Nike stock fell late Tuesday by over 4% after the company posted earnings that just beat Wall Street expectations.
Critics of the sports apparel giant’s Colin Kaepernick endorsement are likely believing that a backlash to the former quarterback’s ad campaign is the cause of the selloff following the earnings report, but the truth is bearish investors were thinking about other things.
Revenue for Nike during its fiscal first quarter that ended August 31 increased by 10% to just over $9.95 billion or $10 million higher than Wall Street forecasters were expecting.
The sports apparel maker posted earnings per share of 67 cents during the quarter, which beat Wall Street estimates of 63 cents. The quarter was strong for Nike, but investors reacted as if they had received bad news.

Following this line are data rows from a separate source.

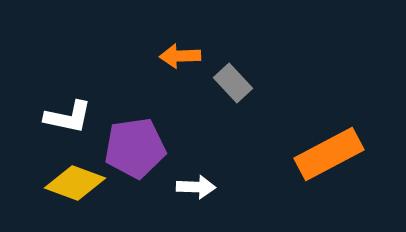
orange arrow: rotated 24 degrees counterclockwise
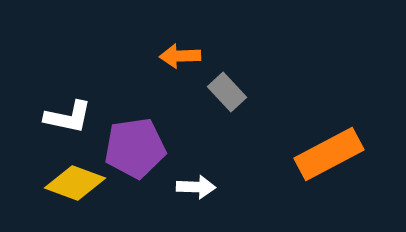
gray rectangle: moved 6 px left, 9 px down
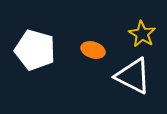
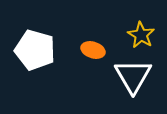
yellow star: moved 1 px left, 1 px down
white triangle: rotated 33 degrees clockwise
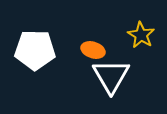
white pentagon: rotated 15 degrees counterclockwise
white triangle: moved 22 px left
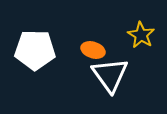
white triangle: moved 1 px left, 1 px up; rotated 6 degrees counterclockwise
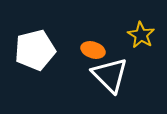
white pentagon: rotated 15 degrees counterclockwise
white triangle: rotated 9 degrees counterclockwise
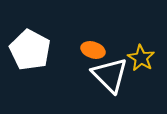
yellow star: moved 23 px down
white pentagon: moved 5 px left; rotated 30 degrees counterclockwise
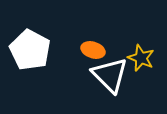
yellow star: rotated 8 degrees counterclockwise
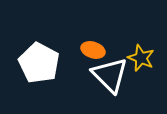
white pentagon: moved 9 px right, 13 px down
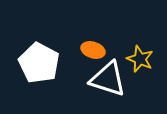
yellow star: moved 1 px left, 1 px down
white triangle: moved 2 px left, 4 px down; rotated 27 degrees counterclockwise
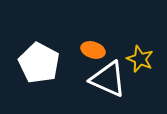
white triangle: rotated 6 degrees clockwise
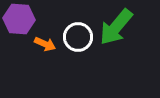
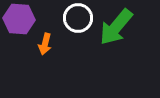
white circle: moved 19 px up
orange arrow: rotated 80 degrees clockwise
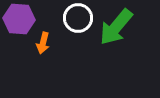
orange arrow: moved 2 px left, 1 px up
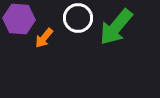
orange arrow: moved 1 px right, 5 px up; rotated 25 degrees clockwise
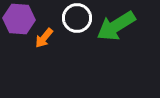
white circle: moved 1 px left
green arrow: moved 1 px up; rotated 18 degrees clockwise
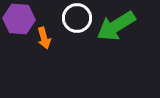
orange arrow: rotated 55 degrees counterclockwise
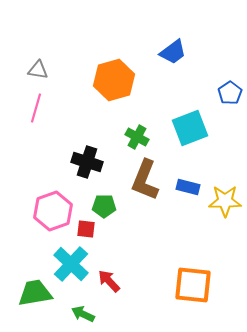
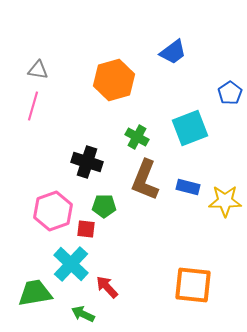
pink line: moved 3 px left, 2 px up
red arrow: moved 2 px left, 6 px down
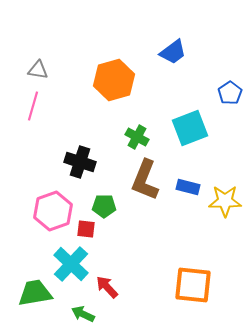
black cross: moved 7 px left
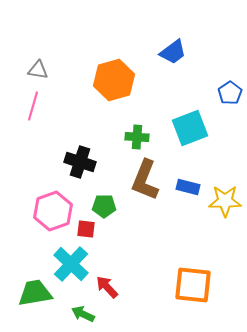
green cross: rotated 25 degrees counterclockwise
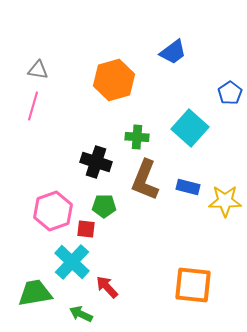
cyan square: rotated 27 degrees counterclockwise
black cross: moved 16 px right
cyan cross: moved 1 px right, 2 px up
green arrow: moved 2 px left
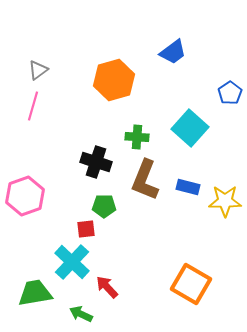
gray triangle: rotated 45 degrees counterclockwise
pink hexagon: moved 28 px left, 15 px up
red square: rotated 12 degrees counterclockwise
orange square: moved 2 px left, 1 px up; rotated 24 degrees clockwise
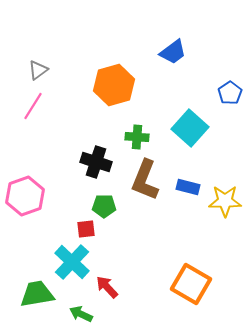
orange hexagon: moved 5 px down
pink line: rotated 16 degrees clockwise
green trapezoid: moved 2 px right, 1 px down
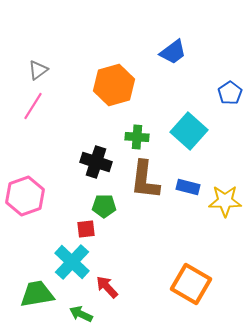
cyan square: moved 1 px left, 3 px down
brown L-shape: rotated 15 degrees counterclockwise
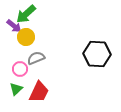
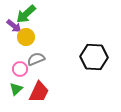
black hexagon: moved 3 px left, 3 px down
gray semicircle: moved 1 px down
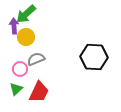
purple arrow: rotated 133 degrees counterclockwise
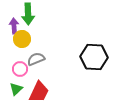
green arrow: moved 2 px right; rotated 50 degrees counterclockwise
yellow circle: moved 4 px left, 2 px down
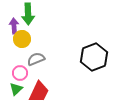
black hexagon: rotated 24 degrees counterclockwise
pink circle: moved 4 px down
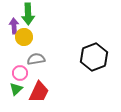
yellow circle: moved 2 px right, 2 px up
gray semicircle: rotated 12 degrees clockwise
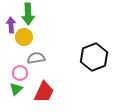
purple arrow: moved 3 px left, 1 px up
gray semicircle: moved 1 px up
red trapezoid: moved 5 px right
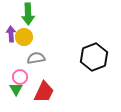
purple arrow: moved 9 px down
pink circle: moved 4 px down
green triangle: rotated 16 degrees counterclockwise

Since 2016, when Kaepernick as quarterback with the San Francisco 49ers first took a knee during the playing of the national anthem, to protect killings of African Americans ply police as well as other forms of racial injustices, Nike has been for the most part silent.
The silence by Nike ended September 4 when the company announced the signing of Kaepernick to an endorsement deal that prompted immediate backlash from President Donald Trump supports including some burning or cutting up their Nike products.
However, the earnings on Tuesday released by Nike were for a three-month period ending in August so if any effect on its revenue, good or bad, would not be apparent until the current quarter’s earnings are complete in the end of November.
One reason the selloff may have taken place is that Nike stock has increased 6% since the announcement of the Kaepernick endorsement and it reached a point it was trading at 72 times earnings.
Another reason is that Nike investors are used to the company beating Wall Street estimates as it has done so for 25 consecutive quarters, but just a so-so beating of estimates appears almost disappointing to them.
However, it may have been a few things in the otherwise strong Nike quarter that worried investors. The gross margins by the company of 44% were less than what some analysts were expecting.
In addition, sales in Asia, Europe and Latin American which together represent 58% of revenue for Nike were mixed.
It appears that the Kaepernick signing has helped sales as in September sales increased overall and if that continues through the rest of the quarter Nike will continue beating estimates.